At a few minutes past 2 o'clock that morning a resident, who was out to call a doctor, noticed the reflection of the flames on a window near the center of the second story. He immediately went to the doors and found them locked, and, being joined by others the door was forced and the young watchman roused from his sleep. The engine of the department was at once gotten out, but was found to be not in order. A cry of fire was at once raised, and in a little time drew out a small number of persons, not over 250 in all. Among these were the secretary, Louis McLane, and several of the bureau chiefs and clerks. Seeing that the building itself was doomed, most of the efforts were made to save the books and papers. These were hurriedly carried to the yard and subsequently to the houses of Mr. Caustin and others on the east side of the street.

Clerks Brave Flames
The clerks and others worked in removing the papers from the second story until the floor was burned through and sparks were falling upon them. The wind was blowing from the southwest, carrying masses of burning paper to the roof of the Bank of the Metropolis building, and this required the attention of the firemen. Among the fire companies which responded were the Franklin, from 14th street and the Avenue; the Union, from the West Market; the Washington, from 7th street near E street, and the Vigilant, from Georgetown.

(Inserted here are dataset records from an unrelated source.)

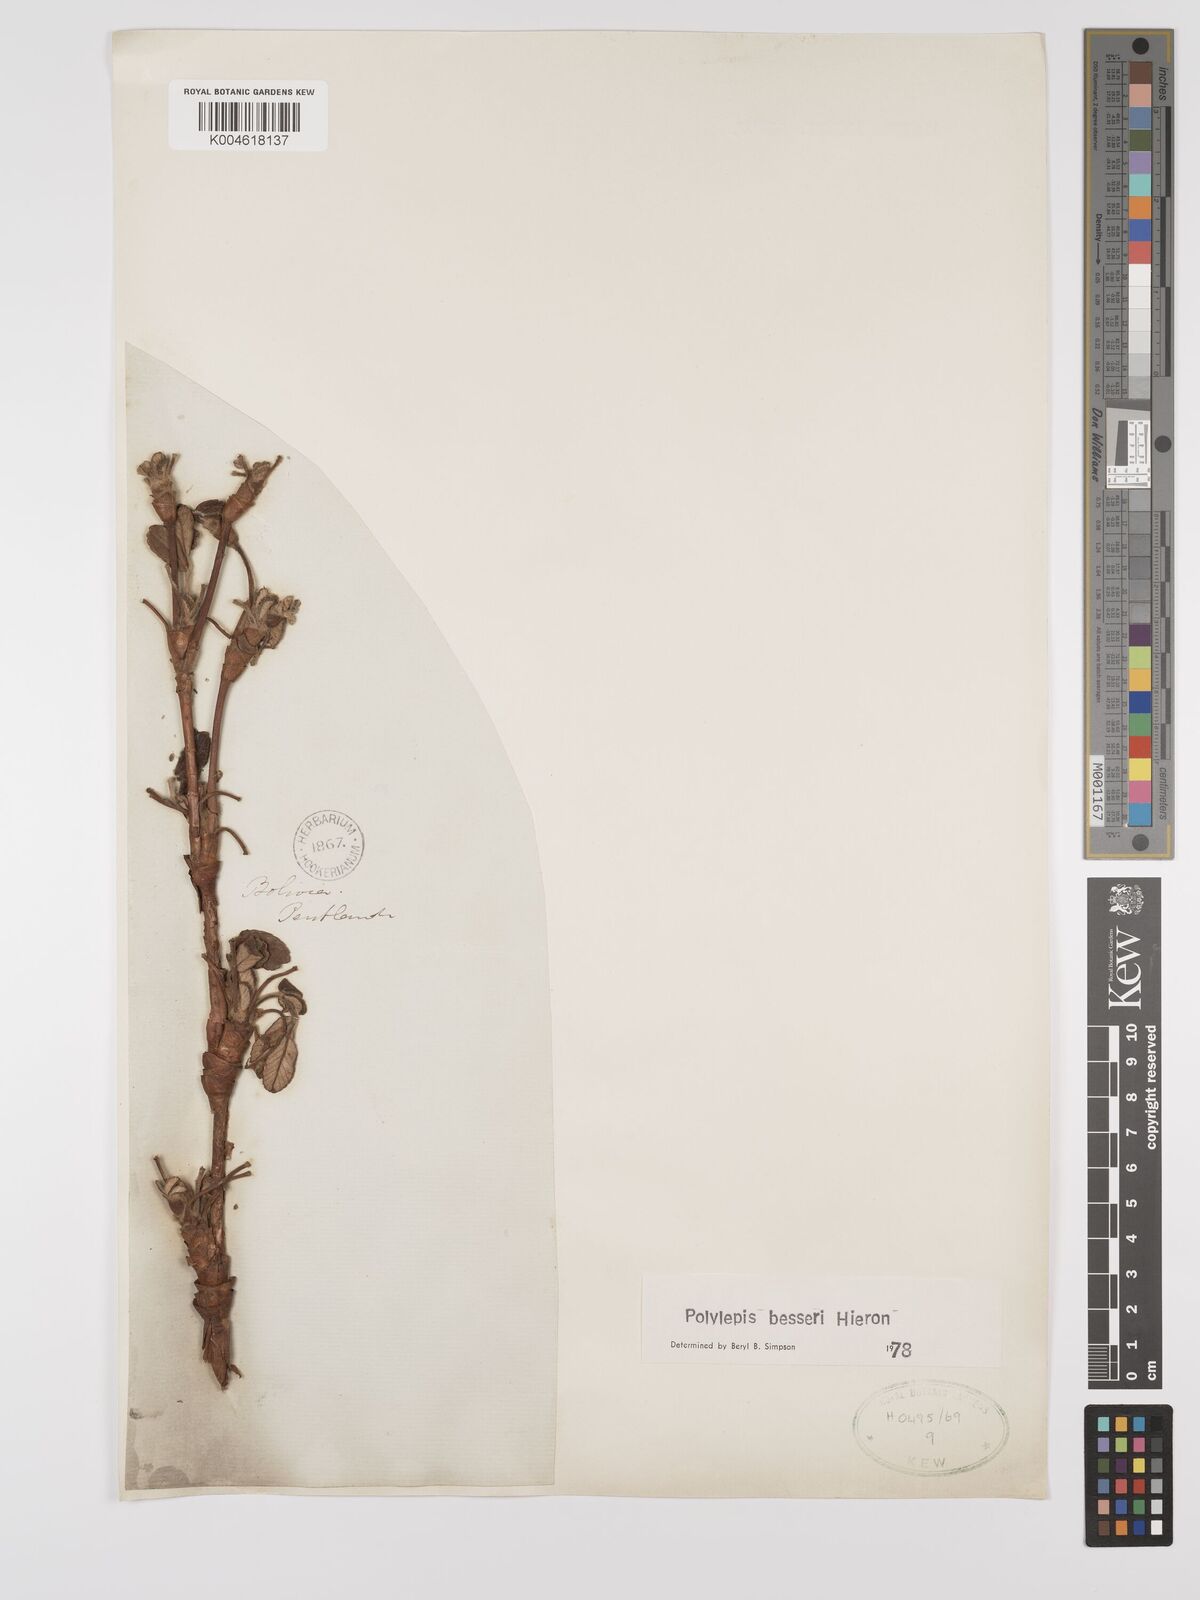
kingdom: Plantae
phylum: Tracheophyta
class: Magnoliopsida
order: Rosales
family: Rosaceae
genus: Polylepis
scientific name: Polylepis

The Columbia, from Capitol Hill, was late in arriving, owing to the condition of Pennsylvania avenue. The fire being extinguished, Secretary McLane set about providing quarters for the department, and, securing the five three-story buildings on the south side of Pennsylvania avenue at 15th street, at once took possession, and business was resumed April 3.

President Orders Inquiry
President Jackson at once directed an investigation by the cabinet and Chief Justice Cranch. No less than fifty-seven witnesses were examined, and it was shown that the building had been securely closed and every precaution had been taken as to the fires, and the calamity had not resulted form any neglect or inattention. It, however, appeared that there had been some question raised as to the accounts of Mr. Laub, the disbursing officer, in whose room the fire originated, and as he was not seen at the fire that morning, he was suspected of knowing something of its origin.

The government alleged that he was a defaulter in over $11,000, and entered a suit on his bond, and he was also indicted for setting the building on fire. He was tried a few years afterward, but in both cases was fully vindicated, the verdicts being in his favor. It was clearly shown that the burning was instigated by other parties interested in destroying evidences of fraud.